WHAT THE TASK ASKS.
Reproduce the material below verbatim, from the line with "rate_dr, rate_has_drive, female_size" to the line with "What is the sum of all row_4 values?", including both of those lines.

======

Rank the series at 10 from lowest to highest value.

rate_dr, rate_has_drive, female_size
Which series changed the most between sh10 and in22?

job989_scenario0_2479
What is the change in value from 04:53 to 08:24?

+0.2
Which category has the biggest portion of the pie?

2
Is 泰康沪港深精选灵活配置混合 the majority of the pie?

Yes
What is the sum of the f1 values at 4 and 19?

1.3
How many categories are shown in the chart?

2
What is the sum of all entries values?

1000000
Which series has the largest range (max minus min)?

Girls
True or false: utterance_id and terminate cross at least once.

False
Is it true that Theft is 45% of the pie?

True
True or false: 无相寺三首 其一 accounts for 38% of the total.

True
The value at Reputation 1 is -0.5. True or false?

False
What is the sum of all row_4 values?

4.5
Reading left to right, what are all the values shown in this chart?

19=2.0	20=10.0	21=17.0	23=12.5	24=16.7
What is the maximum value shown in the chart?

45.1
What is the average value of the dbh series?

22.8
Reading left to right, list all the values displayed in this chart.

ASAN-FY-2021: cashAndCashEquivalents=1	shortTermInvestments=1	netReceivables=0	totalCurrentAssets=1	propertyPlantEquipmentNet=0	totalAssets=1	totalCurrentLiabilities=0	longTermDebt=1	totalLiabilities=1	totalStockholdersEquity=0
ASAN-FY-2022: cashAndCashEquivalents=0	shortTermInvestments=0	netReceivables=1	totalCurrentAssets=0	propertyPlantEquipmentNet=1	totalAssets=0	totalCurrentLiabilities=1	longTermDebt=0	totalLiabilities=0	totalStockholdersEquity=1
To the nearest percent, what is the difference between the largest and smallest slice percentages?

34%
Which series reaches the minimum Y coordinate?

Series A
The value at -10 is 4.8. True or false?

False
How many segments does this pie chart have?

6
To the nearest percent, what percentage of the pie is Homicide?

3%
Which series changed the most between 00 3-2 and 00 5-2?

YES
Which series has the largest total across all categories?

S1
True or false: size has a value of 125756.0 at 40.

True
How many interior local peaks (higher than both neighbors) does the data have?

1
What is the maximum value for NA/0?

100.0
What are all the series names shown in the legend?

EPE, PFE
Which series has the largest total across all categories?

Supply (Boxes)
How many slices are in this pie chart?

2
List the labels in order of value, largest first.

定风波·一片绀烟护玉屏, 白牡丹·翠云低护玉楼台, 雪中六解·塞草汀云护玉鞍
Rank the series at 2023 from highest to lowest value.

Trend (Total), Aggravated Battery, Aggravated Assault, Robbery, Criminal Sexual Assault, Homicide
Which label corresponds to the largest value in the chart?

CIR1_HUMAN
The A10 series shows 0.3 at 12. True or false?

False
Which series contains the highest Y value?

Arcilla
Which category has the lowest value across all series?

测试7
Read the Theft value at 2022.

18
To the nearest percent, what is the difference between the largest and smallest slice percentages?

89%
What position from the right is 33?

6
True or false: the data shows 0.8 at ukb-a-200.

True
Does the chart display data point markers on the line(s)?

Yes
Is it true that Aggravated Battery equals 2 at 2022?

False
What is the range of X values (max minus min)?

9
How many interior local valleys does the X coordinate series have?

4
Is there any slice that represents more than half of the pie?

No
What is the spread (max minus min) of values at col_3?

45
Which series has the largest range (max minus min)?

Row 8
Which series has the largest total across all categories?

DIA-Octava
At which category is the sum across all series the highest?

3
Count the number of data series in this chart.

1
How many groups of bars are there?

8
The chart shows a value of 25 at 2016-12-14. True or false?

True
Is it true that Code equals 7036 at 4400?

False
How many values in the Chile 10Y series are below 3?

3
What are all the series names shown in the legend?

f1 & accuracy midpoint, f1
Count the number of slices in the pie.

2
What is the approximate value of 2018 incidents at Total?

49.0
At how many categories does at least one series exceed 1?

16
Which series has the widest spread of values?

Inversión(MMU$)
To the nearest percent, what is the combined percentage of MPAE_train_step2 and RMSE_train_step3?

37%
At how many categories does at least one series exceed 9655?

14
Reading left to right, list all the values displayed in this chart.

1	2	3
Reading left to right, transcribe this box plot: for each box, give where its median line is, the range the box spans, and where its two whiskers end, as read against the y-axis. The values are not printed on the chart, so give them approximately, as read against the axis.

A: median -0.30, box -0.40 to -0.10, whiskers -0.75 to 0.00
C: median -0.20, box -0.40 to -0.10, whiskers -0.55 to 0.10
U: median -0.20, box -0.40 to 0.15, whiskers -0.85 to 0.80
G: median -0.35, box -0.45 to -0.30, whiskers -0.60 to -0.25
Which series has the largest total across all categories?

======

RESULT BELOW.
rate_dr, rate_has_drive, female_size
Which series changed the most between sh10 and in22?

job989_scenario0_2479
What is the change in value from 04:53 to 08:24?

+0.2
Which category has the biggest portion of the pie?

2
Is 泰康沪港深精选灵活配置混合 the majority of the pie?

Yes
What is the sum of the f1 values at 4 and 19?

1.3
How many categories are shown in the chart?

2
What is the sum of all entries values?

1000000
Which series has the largest range (max minus min)?

Girls
True or false: utterance_id and terminate cross at least once.

False
Is it true that Theft is 45% of the pie?

True
True or false: 无相寺三首 其一 accounts for 38% of the total.

True
The value at Reputation 1 is -0.5. True or false?

False
What is the sum of all row_4 values?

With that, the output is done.